Goetz will play 18 holes Monday, Tuesday and Wednesday, and if he’s able to emerge with the lowest 54-hole score amongst the individual invites in his region, he’ll be invited to the NCAA Championship in Scottsdale, Arizona from May 28-June 2. He will likely not know for sure until every golfer is in the clubhouse Wednesday evening whether he is moving on or not. Goetz is just focused on playing this course as well as he can.
“Yeah, I think playing it like a qualifier, I think that would be pretty accurate,” Goetz said. “Really just gonna go out and hopefully play solid. That’s really all I can do.”
Even if Goetz bows out of the regionals without a championship berth, his path forward is quite clear: one more run at WVU.
Covich wishes, and he said he knows Mark feels the same way, he could have his whole team in Noblesville, but he recognizes the accomplishment of Goetz qualifying individually. But with the rest of the team seeing Goetz win a tournament and play well across others, it’s been a rallying point for the team.

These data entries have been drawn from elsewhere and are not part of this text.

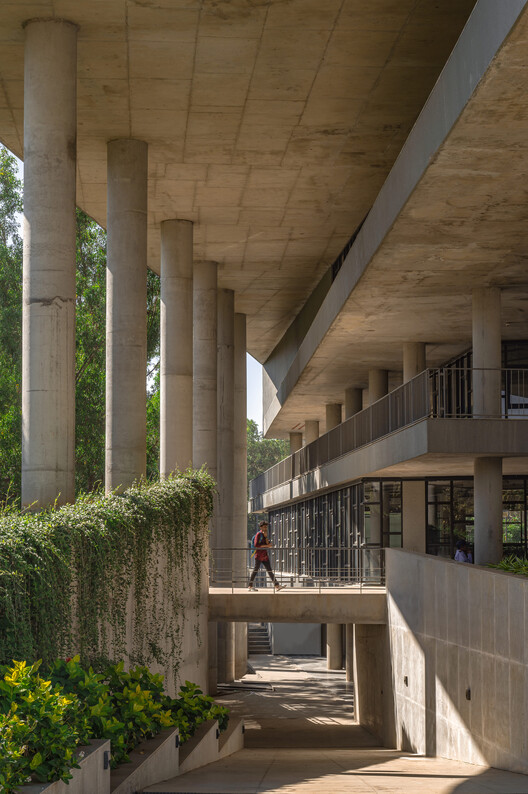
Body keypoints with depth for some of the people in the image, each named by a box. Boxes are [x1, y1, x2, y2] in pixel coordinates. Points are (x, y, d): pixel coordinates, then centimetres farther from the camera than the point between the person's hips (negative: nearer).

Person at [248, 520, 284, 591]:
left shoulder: (264, 535, 18)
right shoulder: (258, 534, -6)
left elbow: (268, 545, 9)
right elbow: (256, 545, -17)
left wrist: (266, 537, -4)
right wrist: (266, 546, -16)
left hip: (265, 556, 8)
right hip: (259, 555, -8)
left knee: (269, 570, 1)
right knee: (256, 569, -4)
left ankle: (276, 585, -5)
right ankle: (250, 587, 1)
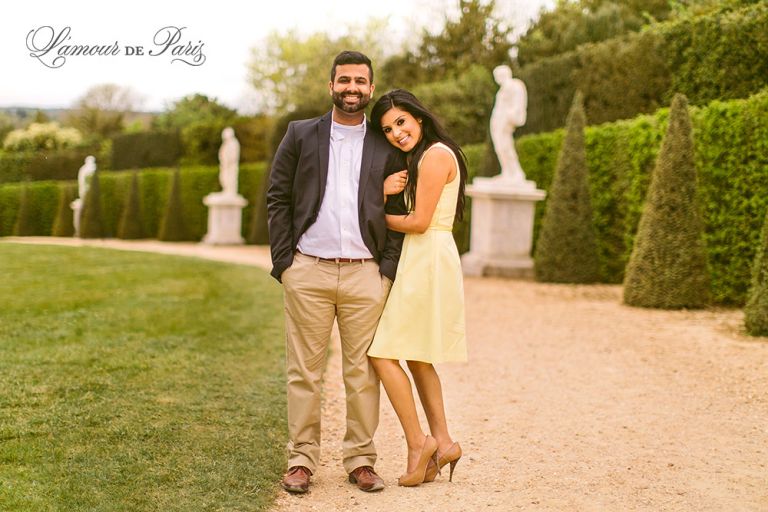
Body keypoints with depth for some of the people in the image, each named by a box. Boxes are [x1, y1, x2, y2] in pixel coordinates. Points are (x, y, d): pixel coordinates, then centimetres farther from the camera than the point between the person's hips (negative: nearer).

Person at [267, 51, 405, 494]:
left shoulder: (386, 145, 9)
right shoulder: (301, 135, 8)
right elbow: (278, 200, 7)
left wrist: (390, 268, -1)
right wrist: (284, 260, -1)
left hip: (366, 274, 1)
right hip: (308, 271, 0)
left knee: (363, 372, 4)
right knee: (304, 372, 3)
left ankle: (361, 460, 14)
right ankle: (302, 459, 13)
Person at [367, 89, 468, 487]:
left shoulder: (435, 155, -13)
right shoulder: (416, 159, 18)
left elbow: (419, 222, -17)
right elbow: (400, 214, 13)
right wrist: (384, 192, -6)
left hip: (428, 260, -11)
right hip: (421, 260, 11)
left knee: (384, 352, -7)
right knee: (416, 357, 15)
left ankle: (417, 442, -3)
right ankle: (442, 442, 18)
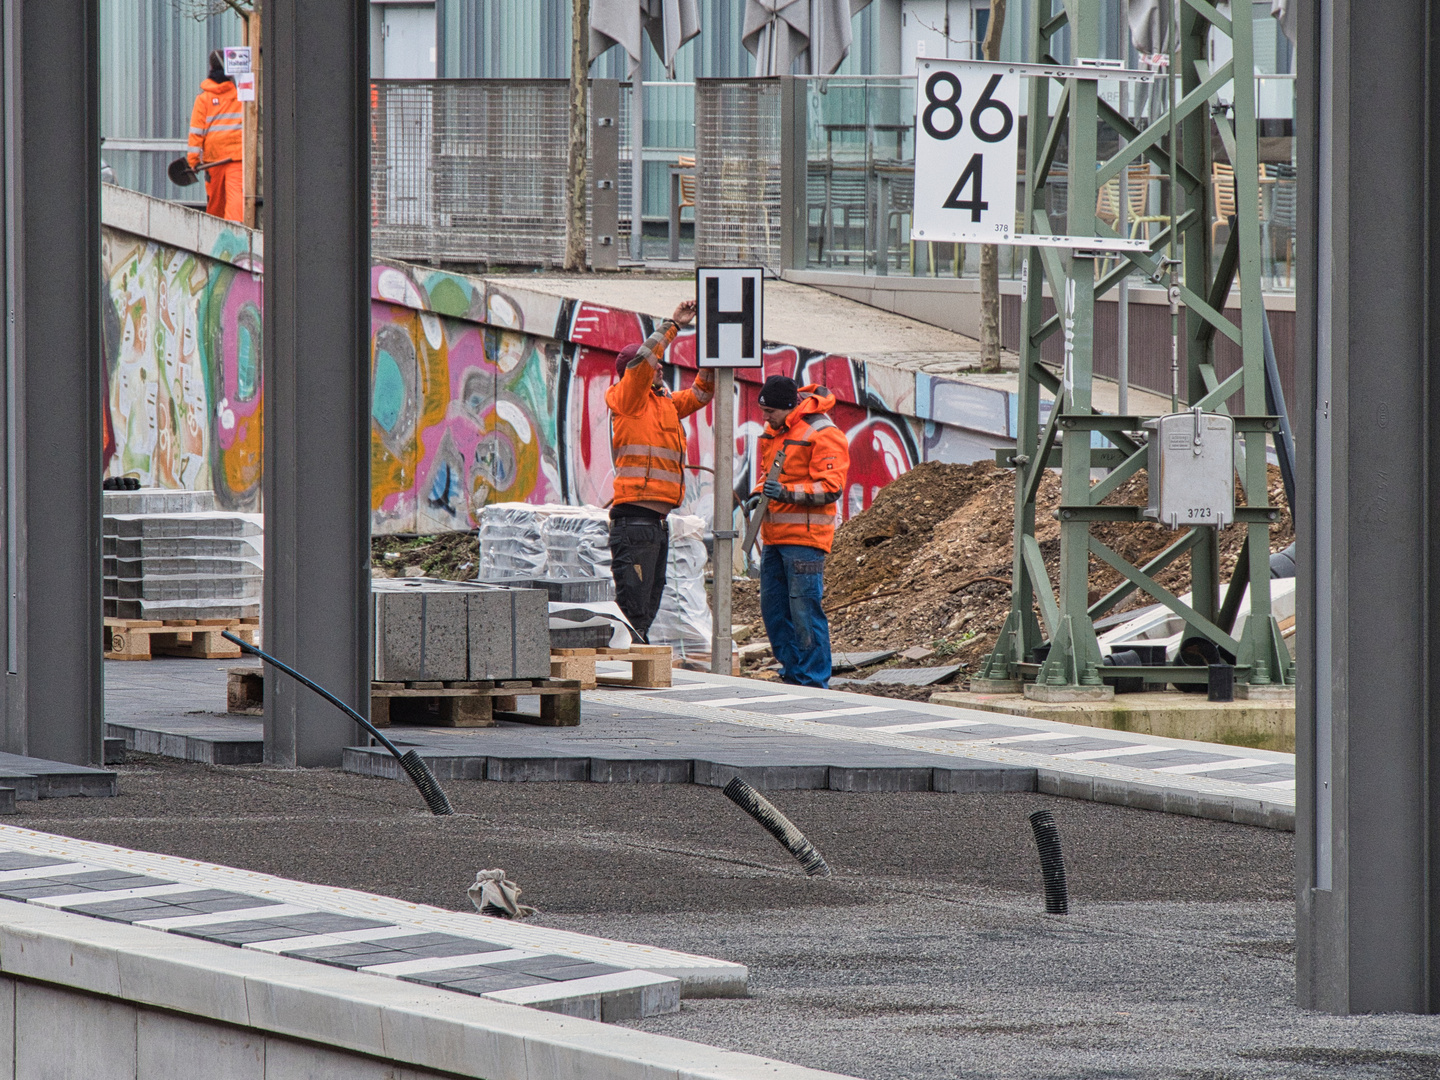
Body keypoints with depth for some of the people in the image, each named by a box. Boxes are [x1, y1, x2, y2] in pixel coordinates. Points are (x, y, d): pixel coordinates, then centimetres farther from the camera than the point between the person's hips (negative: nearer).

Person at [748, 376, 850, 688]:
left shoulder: (822, 434, -11)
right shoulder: (773, 432, 15)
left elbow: (831, 487, -16)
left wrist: (786, 492, -25)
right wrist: (759, 494, 8)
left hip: (805, 537, -9)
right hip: (774, 536, 9)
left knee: (804, 609, -9)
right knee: (773, 609, 10)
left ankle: (814, 681, -5)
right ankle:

“They’re thinking, ‘man, if I could’ve went out and did what Mark did, we could still be playing,'” Covich said. “So, I think it’s motivating, what Mark has accomplished, but at the same time, there’s still that feeling of, ‘man, I wish the team could be here.'”
With Goetz and fellow senior Logan Perkins choosing to return for their fifth seasons, Covich – and the team – is excited for what’s to come next season. It’s just building upon the foundation laid this season.
“I think we started gaining momentum this spring – we started this spring 106th in the country and now we’re right around 75, and we’re just outside the bubble,” Covich said. “So we’re definitely getting better, and I feel like if the season wouldn’t have ended we would have definitely played our way in.”
Obviously, Goetz and Gibson didn’t have to return for their fifth seasons, but Covich said the duo have unfinished business at WVU. And with Goetz’s individual success, the potential for highly-touted new recruits could be higher, too.
Of course, WVU could boast a national champion coming into the 2021-22 season, too.